Four years and a quartet of Hi-Lo's albums later, a light of sorts began to dawn on the arranger, "I finally got it through my head," he said, "that nobody was going to give me credit for what I was doing," (He was, however, credited with arranging two originals, Agogically So and Mayforth.) It was then he decided he would be better off as a freelance writer.
As his recorded work attests. Fischer's attitude toward his craft is firmly rooted in originality of conception and thought. He believes ideas become outmoded and trite as they become more widely disseminated and imitated.
Therefore, he concludes, "Seek to avoid your own clichés as you progress and regard your work as composing rather than arranging,"
Though he professes great interest in arranging from a harmonic standpoint, Fischer said he does not believe classical techniques are outmoded. Nor does he believe it necessary to develop new approaches to writing, such as George Russell's pan-tonality or Ornette Coleman's ultra-free conception. He noted, however, that the arranger's approach to conventional instrumentation may well become more flexible, more imaginative than that now employed.

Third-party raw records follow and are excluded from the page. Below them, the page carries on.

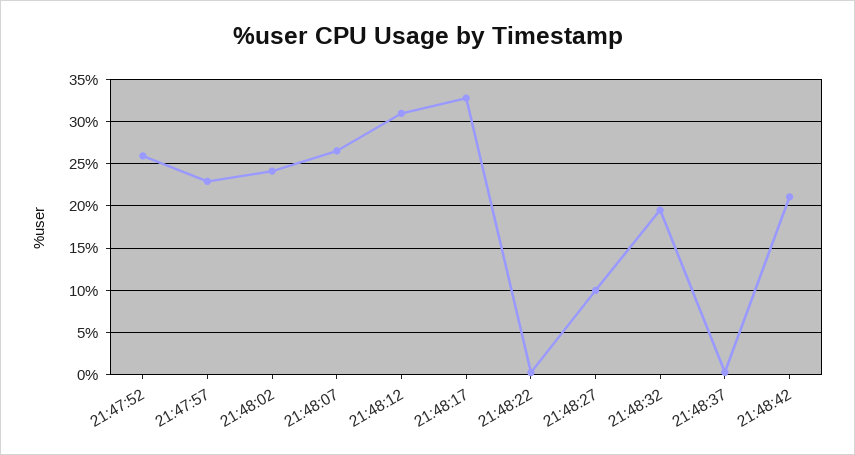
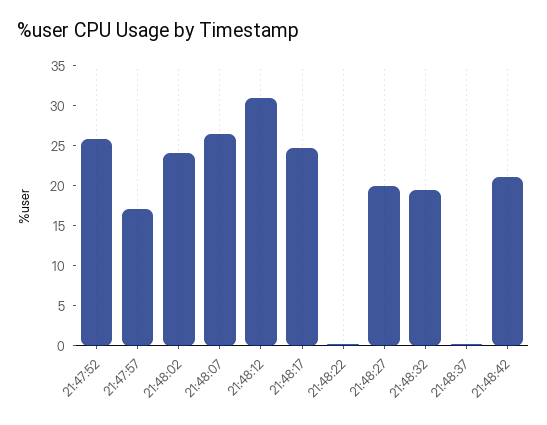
  {
    "21:47:52": 26,
-   "21:47:57": 23,
+   "21:47:57": 17.5,
    "21:48:02": 24,
    "21:48:07": 27,
    "21:48:12": 31,
-   "21:48:17": 33,
+   "21:48:17": 25,
    "21:48:22": 0,
-   "21:48:27": 10,
+   "21:48:27": 20,
    "21:48:32": 20,
    "21:48:37": 0,
    "21:48:42": 21
  }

“I find some musicians rebel at this notion," he observed, "because they're so used to playing in a certain groove." In addition, he noted that this demand on his own imagination not only presents a personal challenge, it also challenges the contractor whose responsibility it is to hire suitable musicians for a record date. The recording engineers are involved as well. In view of the recorded evidence of inept engineering on the aforementioned Gillespie album, the latter observation would appear to be well founded. In that connection he noted, "Diz and I were disappointed with the balances on the album. Many times it was naïve . . . Which brings up the point that if you're going to have good product, you've got to handle it all yourself."
Though Fischer is now settled with his wife, Zoe Ann, in a roomy apartment above Hollywood's Sunset Strip, he is far from wholly content.
"The one thing I detest here," he commented, "is the show-biz attitude toward background writing, that is the idea that the only way to write backgrounds is not to detract from the soloist. The idea should be for the arranger to work with the soloist so as to enhance his contribution. If they want a lackey behind them, okay; but if they want a musical background, then they should expect the background to be musical."
Clare Fischer is young, ambitious, talented, and apparently better adjusted emotionally than many of his jazz contemporaries. He seems to want success badly. Yet, one senses that once it is within his grasp, he is not likely to succumb to the “bitch goddess,” though men of bigger talents and aspirations have found the spot at the top of the totem pole too dizzying to cope with.
Not that Fischer's aspirations are modest. "I want to do what Andre Previn does," he confessed. "Playing, writing, conducting. I love to play. The one thing I do not want is to be pegged into one arranging style. I'm a jazz musician, but music to me is more than one particular thing. I get interested in Mozart piano pieces, and I love the hell out of Bach."
If this period is a new era for Jazz arrangers, an era during which the hoary screen of anonymity will be ripped away, then clearly this era should be Clare Fischer's.”